> Task statement
Revise the records below by changing each "sv2sc" to "SV2SC" and keeping everything else the same. Leave the pictures out of your answer.

----------

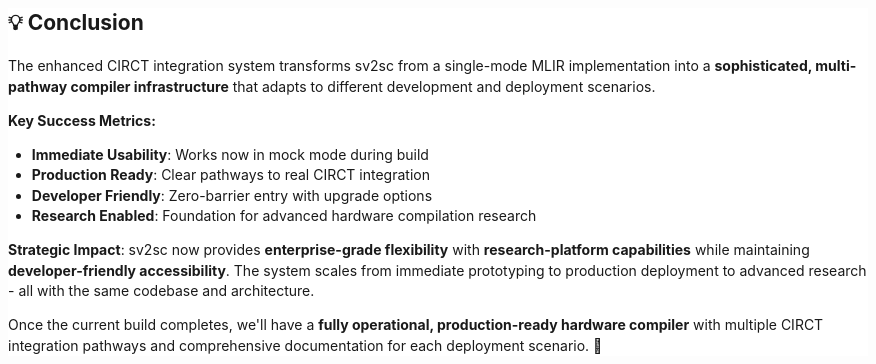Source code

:## 💡 **Conclusion**

The enhanced CIRCT integration system transforms sv2sc from a single-mode MLIR implementation into a **sophisticated, multi-pathway compiler infrastructure** that adapts to different development and deployment scenarios.

**Key Success Metrics:**
- **Immediate Usability**: Works now in mock mode during build
- **Production Ready**: Clear pathways to real CIRCT integration
- **Developer Friendly**: Zero-barrier entry with upgrade options
- **Research Enabled**: Foundation for advanced hardware compilation research

**Strategic Impact**: sv2sc now provides **enterprise-grade flexibility** with **research-platform capabilities** while maintaining **developer-friendly accessibility**. The system scales from immediate prototyping to production deployment to advanced research - all with the same codebase and architecture.

Once the current build completes, we'll have a **fully operational, production-ready hardware compiler** with multiple CIRCT integration pathways and comprehensive documentation for each deployment scenario. 🚀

----------

> Response for this exercise
Source code

:## 💡 **Conclusion**

The enhanced CIRCT integration system transforms SV2SC from a single-mode MLIR implementation into a **sophisticated, multi-pathway compiler infrastructure** that adapts to different development and deployment scenarios.

**Key Success Metrics:**
- **Immediate Usability**: Works now in mock mode during build
- **Production Ready**: Clear pathways to real CIRCT integration
- **Developer Friendly**: Zero-barrier entry with upgrade options
- **Research Enabled**: Foundation for advanced hardware compilation research

**Strategic Impact**: SV2SC now provides **enterprise-grade flexibility** with **research-platform capabilities** while maintaining **developer-friendly accessibility**. The system scales from immediate prototyping to production deployment to advanced research - all with the same codebase and architecture.

Once the current build completes, we'll have a **fully operational, production-ready hardware compiler** with multiple CIRCT integration pathways and comprehensive documentation for each deployment scenario. 🚀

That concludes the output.